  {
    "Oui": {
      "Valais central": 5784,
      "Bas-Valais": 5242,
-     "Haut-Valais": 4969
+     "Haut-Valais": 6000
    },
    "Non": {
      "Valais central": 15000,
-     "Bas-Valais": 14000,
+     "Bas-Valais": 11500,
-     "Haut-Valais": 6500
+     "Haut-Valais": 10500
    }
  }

---

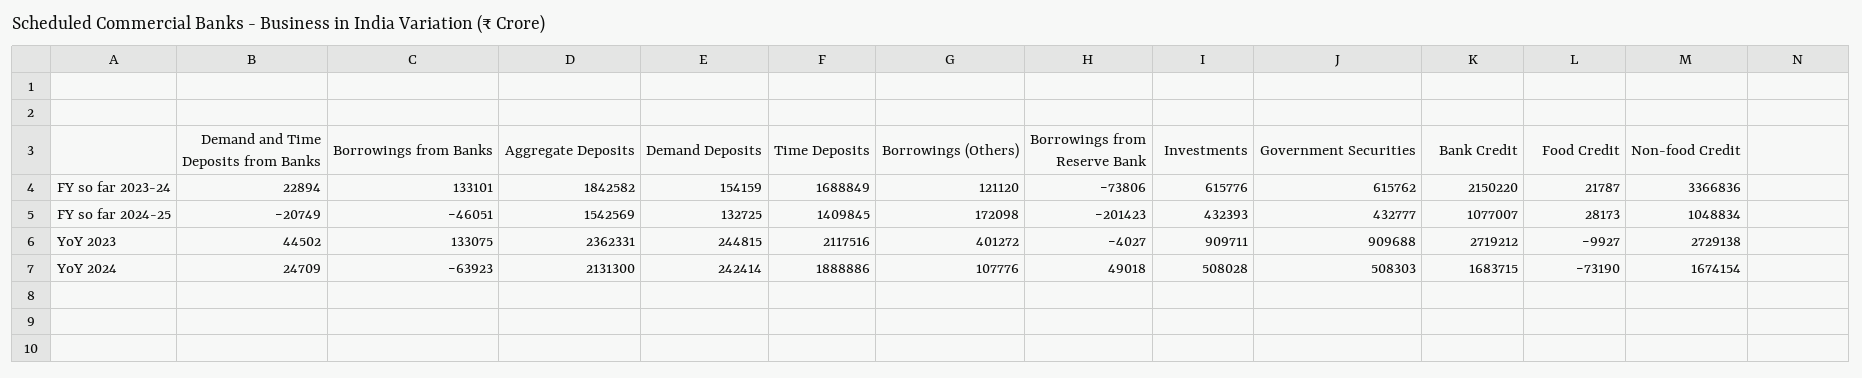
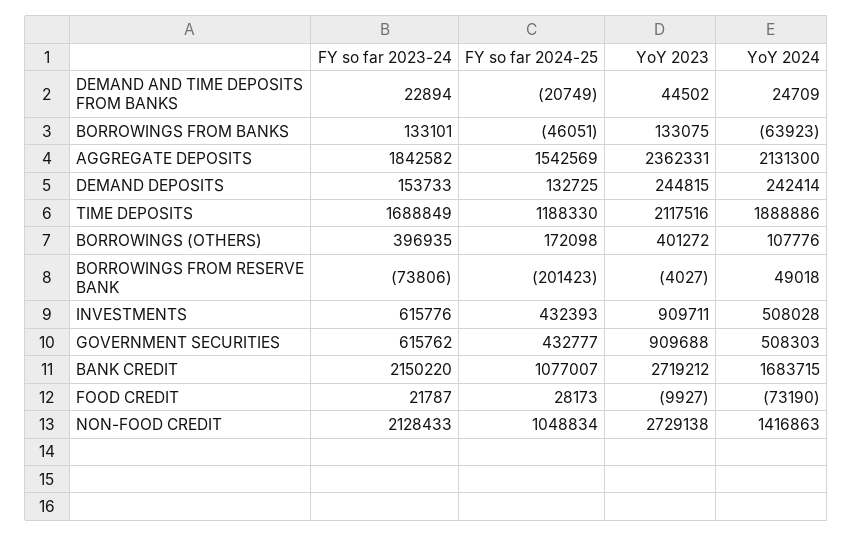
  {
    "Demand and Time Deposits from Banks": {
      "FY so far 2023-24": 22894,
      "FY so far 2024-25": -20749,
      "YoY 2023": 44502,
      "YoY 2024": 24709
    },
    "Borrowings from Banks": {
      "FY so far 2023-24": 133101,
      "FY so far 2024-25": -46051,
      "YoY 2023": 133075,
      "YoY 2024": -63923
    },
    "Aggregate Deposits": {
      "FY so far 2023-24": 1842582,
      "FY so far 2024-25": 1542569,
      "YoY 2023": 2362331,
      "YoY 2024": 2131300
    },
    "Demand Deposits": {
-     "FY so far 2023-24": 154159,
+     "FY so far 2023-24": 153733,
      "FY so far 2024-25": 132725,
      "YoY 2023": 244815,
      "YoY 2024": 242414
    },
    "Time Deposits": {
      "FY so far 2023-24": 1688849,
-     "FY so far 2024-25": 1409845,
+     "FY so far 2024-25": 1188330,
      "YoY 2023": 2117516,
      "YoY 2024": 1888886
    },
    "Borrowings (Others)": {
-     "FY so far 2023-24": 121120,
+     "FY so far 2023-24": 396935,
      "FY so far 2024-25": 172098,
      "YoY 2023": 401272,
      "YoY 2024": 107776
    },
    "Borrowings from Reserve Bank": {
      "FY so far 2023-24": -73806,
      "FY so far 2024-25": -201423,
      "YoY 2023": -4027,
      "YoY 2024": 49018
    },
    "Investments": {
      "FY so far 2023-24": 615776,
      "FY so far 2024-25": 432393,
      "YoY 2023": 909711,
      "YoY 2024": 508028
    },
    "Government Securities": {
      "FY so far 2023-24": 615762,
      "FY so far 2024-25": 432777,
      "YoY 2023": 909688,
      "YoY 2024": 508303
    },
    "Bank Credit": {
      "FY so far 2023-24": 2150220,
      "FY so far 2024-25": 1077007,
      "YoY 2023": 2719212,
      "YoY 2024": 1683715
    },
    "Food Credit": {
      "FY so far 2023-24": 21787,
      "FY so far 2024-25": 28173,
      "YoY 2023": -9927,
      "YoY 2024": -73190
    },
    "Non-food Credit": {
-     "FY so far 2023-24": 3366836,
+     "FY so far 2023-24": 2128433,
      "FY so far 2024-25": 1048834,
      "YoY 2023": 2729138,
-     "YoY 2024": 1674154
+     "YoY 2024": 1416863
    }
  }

EXERCISE DETAILS =
Gather every line from the entries above where the word "Demand" appears, and copy them.

OUTPUT OF THE EXERCISE =
    "Demand and Time Deposits from Banks": {
    "Demand Deposits": {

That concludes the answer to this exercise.